Под влиянием тех же идей я был крайним республиканцем и на своих учебных книжках (кстати сказать, всегда изорванных) писал сверху стихи из студенческой песни, понимаемой мною буквально: Vivat et respublica!

Соответственно этому, я считал долгом презирать всякое начальство, от городового до директора гимназии. Мне было 14—15 лет.

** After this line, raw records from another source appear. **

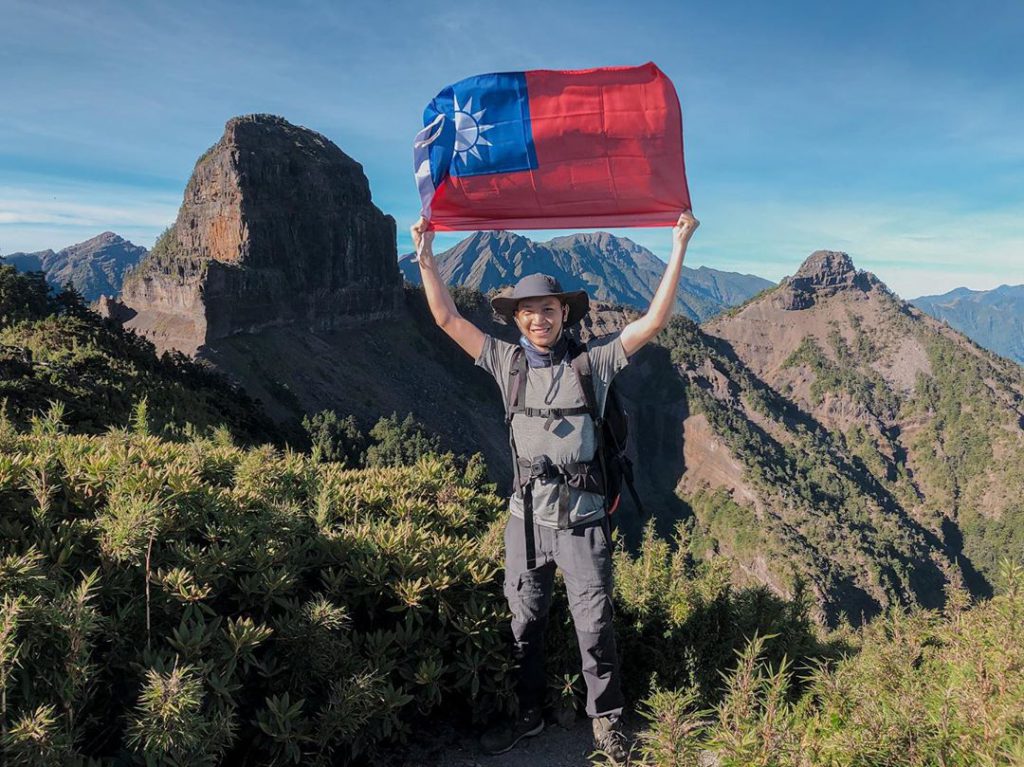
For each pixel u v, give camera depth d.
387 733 3.33
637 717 4.24
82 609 2.39
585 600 3.45
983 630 3.12
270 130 190.00
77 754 2.28
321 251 180.75
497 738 3.74
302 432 81.06
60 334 38.19
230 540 3.54
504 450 178.12
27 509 3.37
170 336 143.88
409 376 185.50
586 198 3.54
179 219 182.00
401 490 5.47
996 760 2.18
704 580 4.79
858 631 5.96
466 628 3.78
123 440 5.10
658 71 3.27
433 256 3.75
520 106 3.40
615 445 3.54
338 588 3.72
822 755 2.39
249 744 3.01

Я писал по-прежнему очень много. Статьи-компиляции по «Азбуке социальных наук» Флеровского [24], рассказы, повести etc. Очень много стихов. Я презирал чувство и чувства, считал себя опытным, изжившим, хладнокровным. <…>

В начале 1889 года, когда я был в V кл., появилось мое первое произведение в печати. Увы! это была спортивная статья о тотализаторе, о котором тогда много толковали [25]. Напечатана она в «Русском спорте». Я послал ее в редакцию, конечно, incognito, под какой-то вымышленной фамилией, ибо фамилия Брюсовых была очень известна в спортивных кружках. Напечатание ее я торжествовал, как победу. <…>

В гимназии я возобновил издание журнала; впрочем, на этот раз это была газета «Листок V класса». Редактором и почти единственным составителем ее был я. Конечно, я проводил там свои излюбленные идеи и в первом же № поместил статью «Народ и свобода». Потом начал ожесточенно нападать на порядки гимназии, обличал надзирателя в глупых шутках, учителей в несправедливостях… Да мало ли какие обличения можно было набрать. Газету читали охотно. Понемногу появились у меня и сотрудники. <…>

вернуться

23

Навязчивая идея (фр.).

вернуться

24

«Азбука социальных наук» Флеровского (псевдоним революционера В.В. Берви), изданная в 1871 году, была конфискована. Для революционеров 70-х годов «Азбука» была настольной книгой.

вернуться

25

В журнале «Русский спорт» (1899. № 37) напечатана статья В. Б. «Несколько слов о тотализаторе», написанная в защиту тотализатора, в связи с поднятым в то время газетным вопросом — «возможно ли допускать тотализатор, разоряющий низшие слои общества?».